Directions for this task: Please show every line in the entries below that includes the word "LIST".

Supplied records:
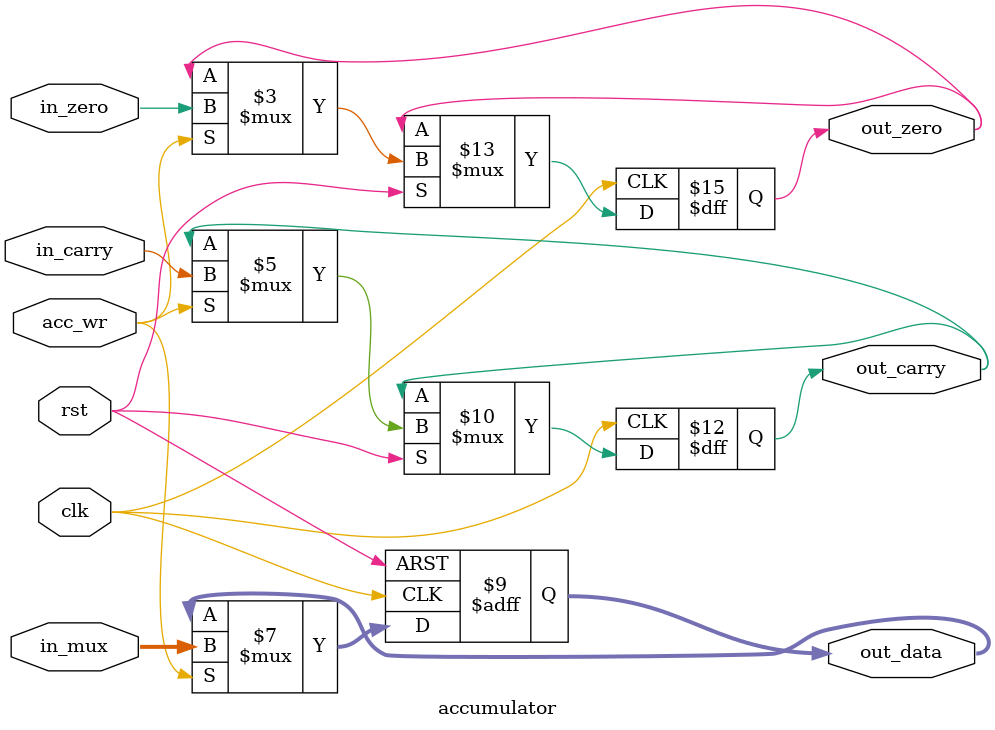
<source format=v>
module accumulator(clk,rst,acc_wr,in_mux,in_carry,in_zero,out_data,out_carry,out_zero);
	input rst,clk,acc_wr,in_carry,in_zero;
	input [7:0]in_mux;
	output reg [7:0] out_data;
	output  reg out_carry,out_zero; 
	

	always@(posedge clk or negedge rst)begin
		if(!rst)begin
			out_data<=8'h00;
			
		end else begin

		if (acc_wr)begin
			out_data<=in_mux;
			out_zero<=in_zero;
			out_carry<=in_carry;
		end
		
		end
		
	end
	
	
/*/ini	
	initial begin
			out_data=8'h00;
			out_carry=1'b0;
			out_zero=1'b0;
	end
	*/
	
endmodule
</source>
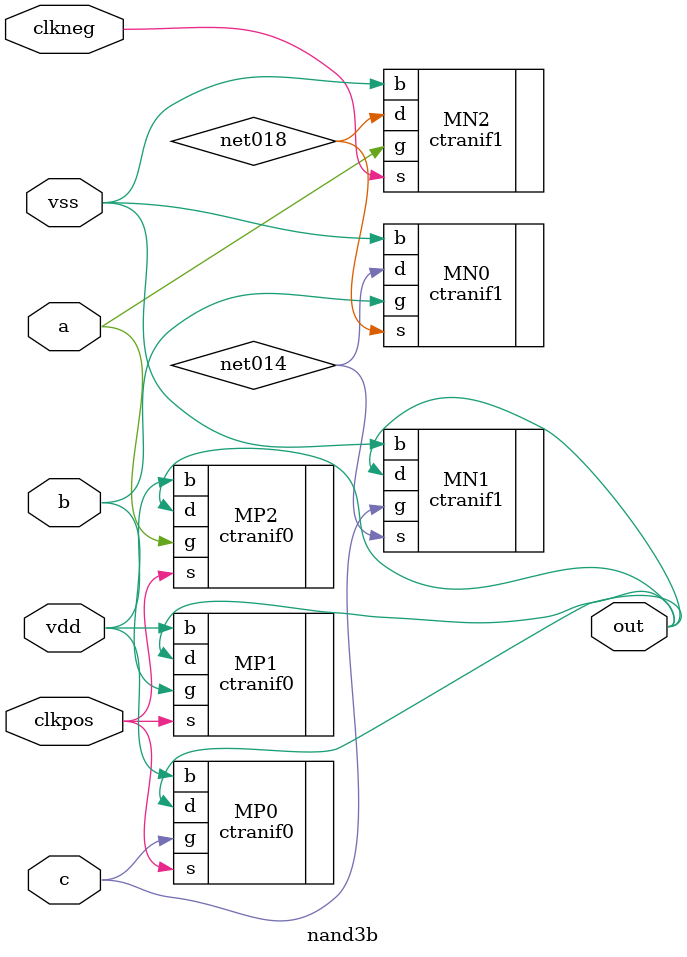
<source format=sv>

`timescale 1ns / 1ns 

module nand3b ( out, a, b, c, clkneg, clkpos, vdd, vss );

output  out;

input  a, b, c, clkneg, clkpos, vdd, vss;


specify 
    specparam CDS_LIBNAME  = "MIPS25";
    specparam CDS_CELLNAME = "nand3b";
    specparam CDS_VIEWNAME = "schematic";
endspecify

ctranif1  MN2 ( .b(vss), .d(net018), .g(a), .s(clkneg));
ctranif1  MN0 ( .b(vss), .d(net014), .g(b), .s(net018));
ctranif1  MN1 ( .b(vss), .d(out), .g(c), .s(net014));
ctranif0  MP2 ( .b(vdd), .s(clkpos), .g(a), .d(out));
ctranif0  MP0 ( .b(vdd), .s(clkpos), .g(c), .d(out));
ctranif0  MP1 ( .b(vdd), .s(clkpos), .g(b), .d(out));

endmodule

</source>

==

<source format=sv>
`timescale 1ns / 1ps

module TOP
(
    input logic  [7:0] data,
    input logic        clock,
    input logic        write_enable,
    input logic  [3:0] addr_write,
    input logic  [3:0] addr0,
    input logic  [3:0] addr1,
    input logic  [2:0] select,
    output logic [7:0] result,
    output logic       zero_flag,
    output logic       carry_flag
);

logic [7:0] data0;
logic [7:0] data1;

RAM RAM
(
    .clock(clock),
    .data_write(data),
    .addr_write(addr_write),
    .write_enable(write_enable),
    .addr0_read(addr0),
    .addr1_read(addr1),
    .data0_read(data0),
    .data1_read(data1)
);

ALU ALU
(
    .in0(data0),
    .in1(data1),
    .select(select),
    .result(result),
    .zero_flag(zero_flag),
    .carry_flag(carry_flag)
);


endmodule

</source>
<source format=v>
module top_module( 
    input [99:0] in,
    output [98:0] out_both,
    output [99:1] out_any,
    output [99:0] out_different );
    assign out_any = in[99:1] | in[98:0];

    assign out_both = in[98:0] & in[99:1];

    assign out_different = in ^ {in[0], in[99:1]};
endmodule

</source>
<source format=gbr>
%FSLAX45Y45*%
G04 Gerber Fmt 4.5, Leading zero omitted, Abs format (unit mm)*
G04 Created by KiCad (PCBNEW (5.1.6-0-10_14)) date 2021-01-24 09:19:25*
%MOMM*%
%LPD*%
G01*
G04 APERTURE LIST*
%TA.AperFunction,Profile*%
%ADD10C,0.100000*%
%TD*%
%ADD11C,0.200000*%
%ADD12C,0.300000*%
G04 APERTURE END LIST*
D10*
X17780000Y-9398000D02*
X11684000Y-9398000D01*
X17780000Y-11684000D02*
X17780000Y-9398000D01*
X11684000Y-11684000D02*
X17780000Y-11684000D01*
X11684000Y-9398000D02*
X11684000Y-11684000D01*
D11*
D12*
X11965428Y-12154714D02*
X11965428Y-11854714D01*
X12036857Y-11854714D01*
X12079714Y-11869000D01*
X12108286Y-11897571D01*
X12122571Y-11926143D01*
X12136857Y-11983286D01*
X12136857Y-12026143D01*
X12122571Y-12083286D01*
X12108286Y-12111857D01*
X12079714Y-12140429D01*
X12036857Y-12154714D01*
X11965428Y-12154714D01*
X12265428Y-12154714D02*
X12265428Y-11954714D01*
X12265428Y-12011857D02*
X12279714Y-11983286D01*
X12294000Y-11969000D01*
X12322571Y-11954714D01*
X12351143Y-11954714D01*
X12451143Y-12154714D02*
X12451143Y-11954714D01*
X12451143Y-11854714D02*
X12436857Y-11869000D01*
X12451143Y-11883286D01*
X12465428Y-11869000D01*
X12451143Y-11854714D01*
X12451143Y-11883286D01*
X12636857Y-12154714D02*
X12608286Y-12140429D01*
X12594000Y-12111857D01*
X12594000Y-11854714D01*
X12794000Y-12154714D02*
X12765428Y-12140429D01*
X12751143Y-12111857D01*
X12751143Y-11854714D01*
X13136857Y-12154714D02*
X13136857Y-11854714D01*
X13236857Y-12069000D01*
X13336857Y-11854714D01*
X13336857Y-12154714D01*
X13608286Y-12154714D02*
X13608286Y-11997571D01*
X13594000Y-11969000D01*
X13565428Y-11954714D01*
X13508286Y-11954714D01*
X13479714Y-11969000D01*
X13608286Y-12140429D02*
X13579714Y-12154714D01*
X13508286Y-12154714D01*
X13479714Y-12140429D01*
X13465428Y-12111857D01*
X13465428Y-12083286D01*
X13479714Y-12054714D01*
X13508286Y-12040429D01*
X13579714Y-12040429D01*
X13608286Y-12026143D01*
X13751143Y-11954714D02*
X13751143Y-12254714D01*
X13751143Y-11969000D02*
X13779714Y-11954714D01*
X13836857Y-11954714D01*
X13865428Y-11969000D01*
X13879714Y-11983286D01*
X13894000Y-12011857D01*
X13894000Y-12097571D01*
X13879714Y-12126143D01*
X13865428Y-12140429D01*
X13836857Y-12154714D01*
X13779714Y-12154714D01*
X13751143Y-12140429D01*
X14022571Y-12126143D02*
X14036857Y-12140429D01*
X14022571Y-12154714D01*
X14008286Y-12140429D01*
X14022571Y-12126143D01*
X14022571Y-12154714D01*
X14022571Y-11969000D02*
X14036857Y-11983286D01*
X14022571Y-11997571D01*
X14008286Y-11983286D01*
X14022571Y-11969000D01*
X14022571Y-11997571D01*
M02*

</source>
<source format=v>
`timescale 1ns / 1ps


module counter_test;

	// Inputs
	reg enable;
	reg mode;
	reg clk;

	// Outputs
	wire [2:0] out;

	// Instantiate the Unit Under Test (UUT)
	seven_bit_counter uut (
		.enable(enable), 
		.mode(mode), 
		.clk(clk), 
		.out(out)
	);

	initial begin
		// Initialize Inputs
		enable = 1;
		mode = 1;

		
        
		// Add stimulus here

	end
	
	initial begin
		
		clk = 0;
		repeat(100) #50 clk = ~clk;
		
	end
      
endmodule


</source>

Answer to this exercise:
G04 APERTURE LIST*
G04 APERTURE END LIST*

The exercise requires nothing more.